About 10 percent of Fortune 500 companies responded to the SnagAJob.com survey, and of that group, 93 percent of CEOs indicated they once had held an hourly job, mirroring the 88 percent of Americans who have held an hourly job at some point in their lives.

SnagAJob.com conducted its CEO hourly job research as part of its Campaign to Hire America, an educational effort that launched March 1 with a guest appearance by Bill Rancic, Season 1 winner of "The Apprentice" and a former hourly employee himself. The campaign, which seeks to fill 50,000 hourly jobs by Memorial Day weekend, has helped about 44,000 job seekers find positions using SnagAJob.com in the last two months.

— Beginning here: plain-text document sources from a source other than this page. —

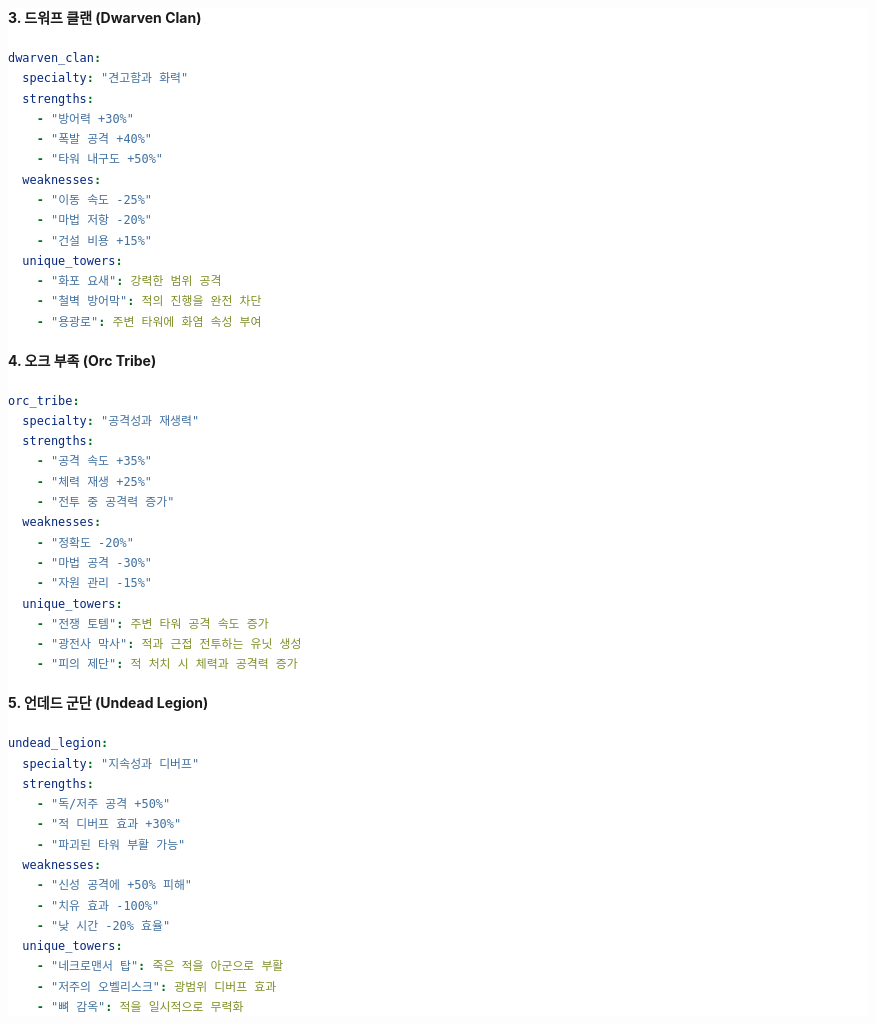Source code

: #### 3. 드워프 클랜 (Dwarven Clan)
```yaml
dwarven_clan:
  specialty: "견고함과 화력"
  strengths:
    - "방어력 +30%"
    - "폭발 공격 +40%"
    - "타워 내구도 +50%"
  weaknesses:
    - "이동 속도 -25%"
    - "마법 저항 -20%"
    - "건설 비용 +15%"
  unique_towers:
    - "화포 요새": 강력한 범위 공격
    - "철벽 방어막": 적의 진행을 완전 차단
    - "용광로": 주변 타워에 화염 속성 부여
```

#### 4. 오크 부족 (Orc Tribe)
```yaml
orc_tribe:
  specialty: "공격성과 재생력"
  strengths:
    - "공격 속도 +35%"
    - "체력 재생 +25%"
    - "전투 중 공격력 증가"
  weaknesses:
    - "정확도 -20%"
    - "마법 공격 -30%"
    - "자원 관리 -15%"
  unique_towers:
    - "전쟁 토템": 주변 타워 공격 속도 증가
    - "광전사 막사": 적과 근접 전투하는 유닛 생성
    - "피의 제단": 적 처치 시 체력과 공격력 증가
```

#### 5. 언데드 군단 (Undead Legion)
```yaml
undead_legion:
  specialty: "지속성과 디버프"
  strengths:
    - "독/저주 공격 +50%"
    - "적 디버프 효과 +30%"
    - "파괴된 타워 부활 가능"
  weaknesses:
    - "신성 공격에 +50% 피해"
    - "치유 효과 -100%"
    - "낮 시간 -20% 효율"
  unique_towers:
    - "네크로맨서 탑": 죽은 적을 아군으로 부활
    - "저주의 오벨리스크": 광범위 디버프 효과
    - "뼈 감옥": 적을 일시적으로 무력화
```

SnagAJob.com contacted Fortune 500 companies (2003) by a combination of e-mails, letters and follow-up phone calls to their corporate communications departments from Jan. 4, 2005 – March 17, 2005.

A telephone survey of 1,000 adults was commissioned by SnagAJob.com and conducted by CARAVAN® between Jan. 6 and 9, 2005 to determine how many Americans have held an hourly job.